● Try it
From the line containing "按月份存檔： 12 月, 2018" down to the line containing "2019年1月佈達事項" in the records below, reproduce every line exactly, ends included, and omit all others.

Start of Provided records

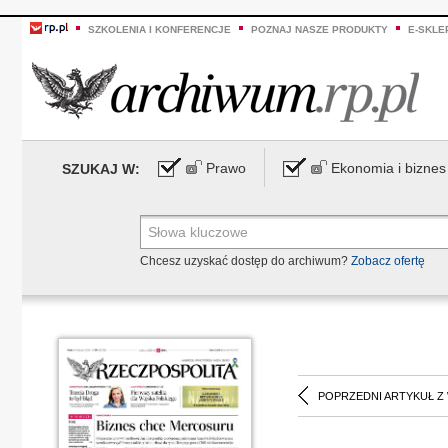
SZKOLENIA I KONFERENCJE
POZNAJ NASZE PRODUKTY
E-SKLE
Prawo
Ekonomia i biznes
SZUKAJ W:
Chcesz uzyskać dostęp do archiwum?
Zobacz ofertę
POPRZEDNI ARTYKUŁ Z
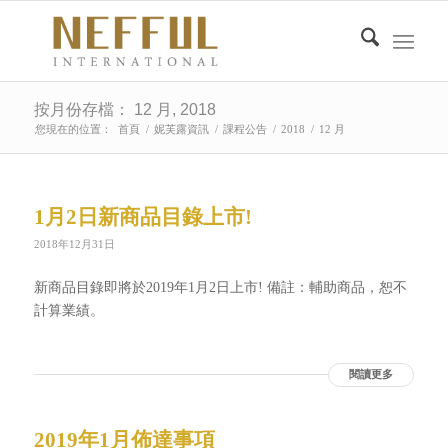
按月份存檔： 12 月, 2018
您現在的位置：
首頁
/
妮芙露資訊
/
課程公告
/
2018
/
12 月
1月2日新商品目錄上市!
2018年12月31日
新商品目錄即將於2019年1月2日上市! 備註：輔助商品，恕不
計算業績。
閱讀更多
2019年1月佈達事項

End of Provided records
Start of Provided records

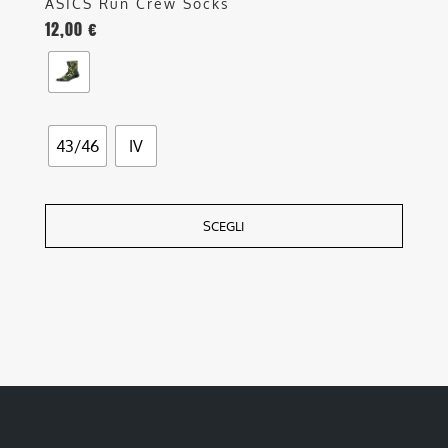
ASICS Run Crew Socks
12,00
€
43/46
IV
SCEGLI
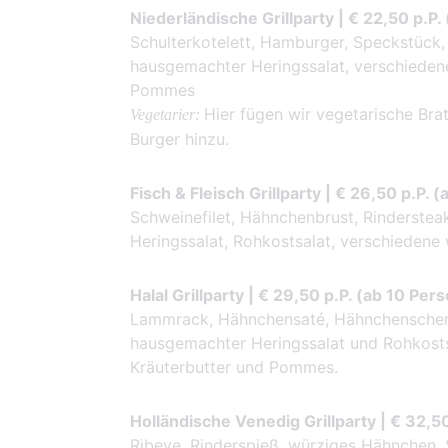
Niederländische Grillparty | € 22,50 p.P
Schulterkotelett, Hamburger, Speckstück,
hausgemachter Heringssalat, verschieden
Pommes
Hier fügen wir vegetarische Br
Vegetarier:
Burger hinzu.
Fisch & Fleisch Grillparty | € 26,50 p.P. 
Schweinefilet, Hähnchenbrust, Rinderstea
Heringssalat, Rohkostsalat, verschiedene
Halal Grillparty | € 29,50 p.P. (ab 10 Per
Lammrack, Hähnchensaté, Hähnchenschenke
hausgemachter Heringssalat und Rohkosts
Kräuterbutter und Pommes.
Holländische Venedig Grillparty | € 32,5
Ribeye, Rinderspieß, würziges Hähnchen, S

End of Provided records

● Exercise answer
按月份存檔： 12 月, 2018
您現在的位置：
首頁
/
妮芙露資訊
/
課程公告
/
2018
/
12 月
1月2日新商品目錄上市!
2018年12月31日
新商品目錄即將於2019年1月2日上市! 備註：輔助商品，恕不
計算業績。
閱讀更多
2019年1月佈達事項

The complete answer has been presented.